With Hollywood under orders to stay out of the office, away from theaters, off the set and especially at a safe social distance from those most germ-friendly of mass gatherings — film festivals — coronavirus suddenly has clarified a change that crept over movie culture in the decades just past.
As recently as the late 1980s, perhaps into the 1990s, releasing a motion picture was something a studio could do without getting too sticky with people. To oversimplify just a bit, the process involved a few test screenings, a trailer, some billboards and bus posters, an expensive wave of television advertising, a celebrity appearance or two on the late-night shows and a whole lot of prayer. Win or lose, a producer or executive might get through it without having shaken a customer’s hand.
No more. For all but the most expensive, media-driven blockbusters, film marketing and promotion has become a markedly tactile business. To get a movie into the marketplace, you touch each other, sometimes quite literally. You jostle through crowds and meet in overstuffed auditoriums at festival after festival — Cannes, Telluride, Toronto, Berlin, Venice, New York, even L. A. With the press and corporate sponsors, you share drinks and finger-food in close gatherings at surrounding bars and restaurants. Red carpets, once reserved for the Oscars and Globes, point the way toward endless post-screening panel discussions, while you, your stars and their admirers nod in agreement and breathe the same air.
And this doesn’t even begin to account for the penumbra of media events, large and small, that routinely cross with the movies. Comic-Con(s), TED talks, Zocalo Public Square sessions, university conversations, you name it.
It’s hard to say precisely when movie promotion became quite so — to use an antique term that seems appropriate in the age of COVID-19 — touchy-feely.
Personally, I sensed a paradigm shift around late 2000, while working as an editor for doomed media website Inside.com. As we burned through funding, one of the founders, Kurt Andersen, by my vague recollection, launched a brief campaign to save things by getting Inside into what was called “the event business.” It seemed counterintuitive, and a bit quixotic — how could the future of digital delivery hinge on dozens or hundreds of people paying to meet at a resort or convention venue? But Andersen and his fellow founders weren’t wrong. (He now confirms the effort, but says it was not so much to save the business as to supplement it before things went bad.) Before long, many digital ventures, Deadline included, would be anchoring their online presence with very tactile events at which industry players, and sometimes the audience, could meet, greet and, yes, shake hands.

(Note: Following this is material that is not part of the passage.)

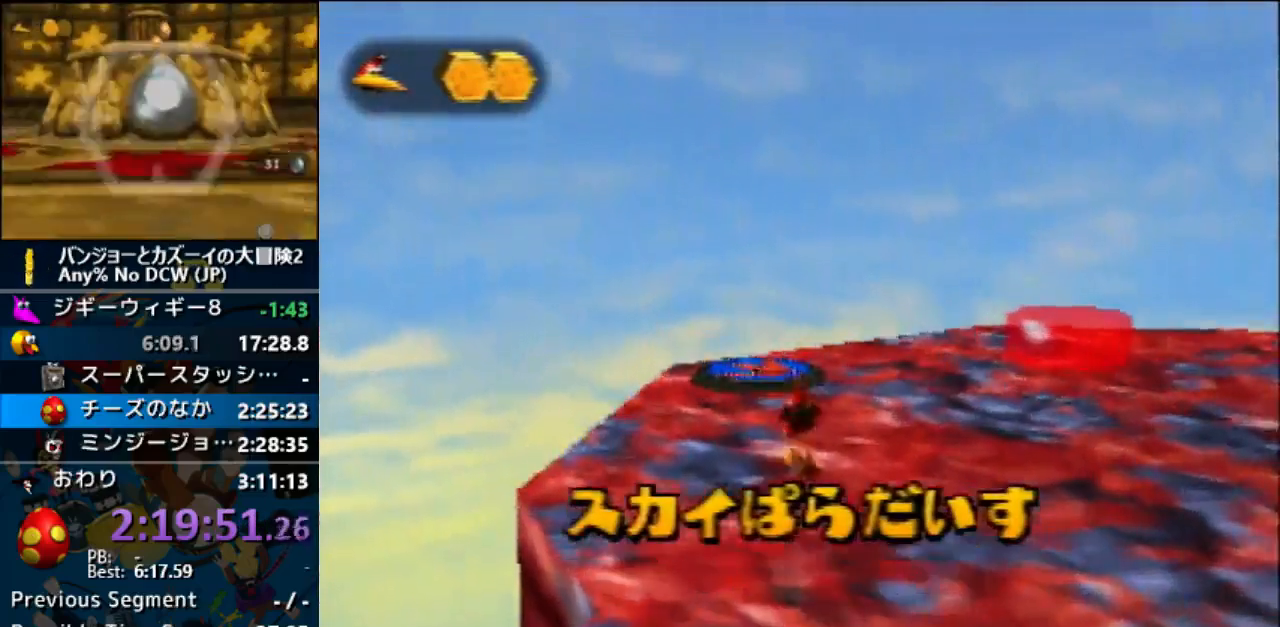
{"buttons": ["A", "R1"], "left_stick": "up", "events": [[67, "Z", "up"], [233, "A", "down"], [333, "A", "up"], [500, "A", "down"], [500, "R1", "down"]]}
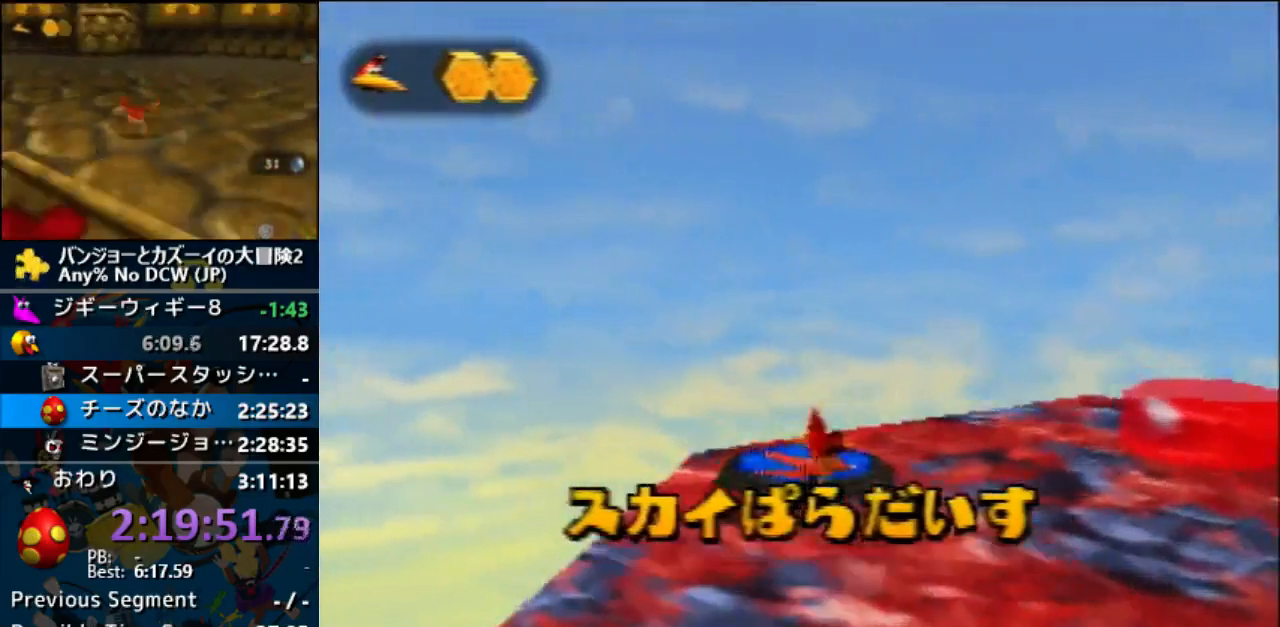
{"buttons": ["A"], "left_stick": "up", "events": [[300, "R1", "up"]]}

The big festivals, of course, had been around for a while — Cannes since 1946, Telluride and Sundance since the 1970s, and so on. But festivals exploded in the 1990s as a newly vibrant indie film culture substituted relatively cheap, media-friendly presence at events for broadcast and cable advertising that no small company could afford.
A significant marker was laid down in 2002, when the Tribeca Film Festival was founded, in response to the 9/11 attacks, as a way of getting thousands of movie lovers and filmmakers together in crisis-damaged Lower Manhattan. It was all about closeness, film-centric camaraderie. “I had always wanted to create a product called Festicide, which would prevent the weed-like growth of new film festivals,” Tribeca’s artistic director Peter Scarlet told The New York Times in 2004. But that changed with Tribeca, Scarlet said. Now it was time to reach out and touch someone.
Touch we did, for the past 20 years. Almost anyone involved with the making of or reporting on movies learned to live with a credential dangling from the neck. Only half in jest, promoters gave out bottles of Purell and packets of Advil at San Diego’s madly compressed Comic-Con International. Toronto would be demanding clips of this year’s coverage and an application for next year’s press pass from reporters who were still contending with newly established get-togethers like the film Academy’s Governors Awards.
Even as social media rose, the circle of contact never broke. At SXSW, screens posted tweets from and about the milling crowds, while media mavens like the late David Carr talked film and Twitter in rooms that have now been emptied by the virus.
For the moment, Tribeca, SXSW, CinemaCon,and no one can be sure how many other film gatherings are off, victims of a sudden need for “social distancing.”
Presumably, the crisis will pass. We’re surely not going back to the ’80s, when mainstream Hollywood’s idea of a get-together was a drink at Nicky Blair’s. But it might be a very long while before movie people and their fans become as comfortably social as, in recent years, they have been.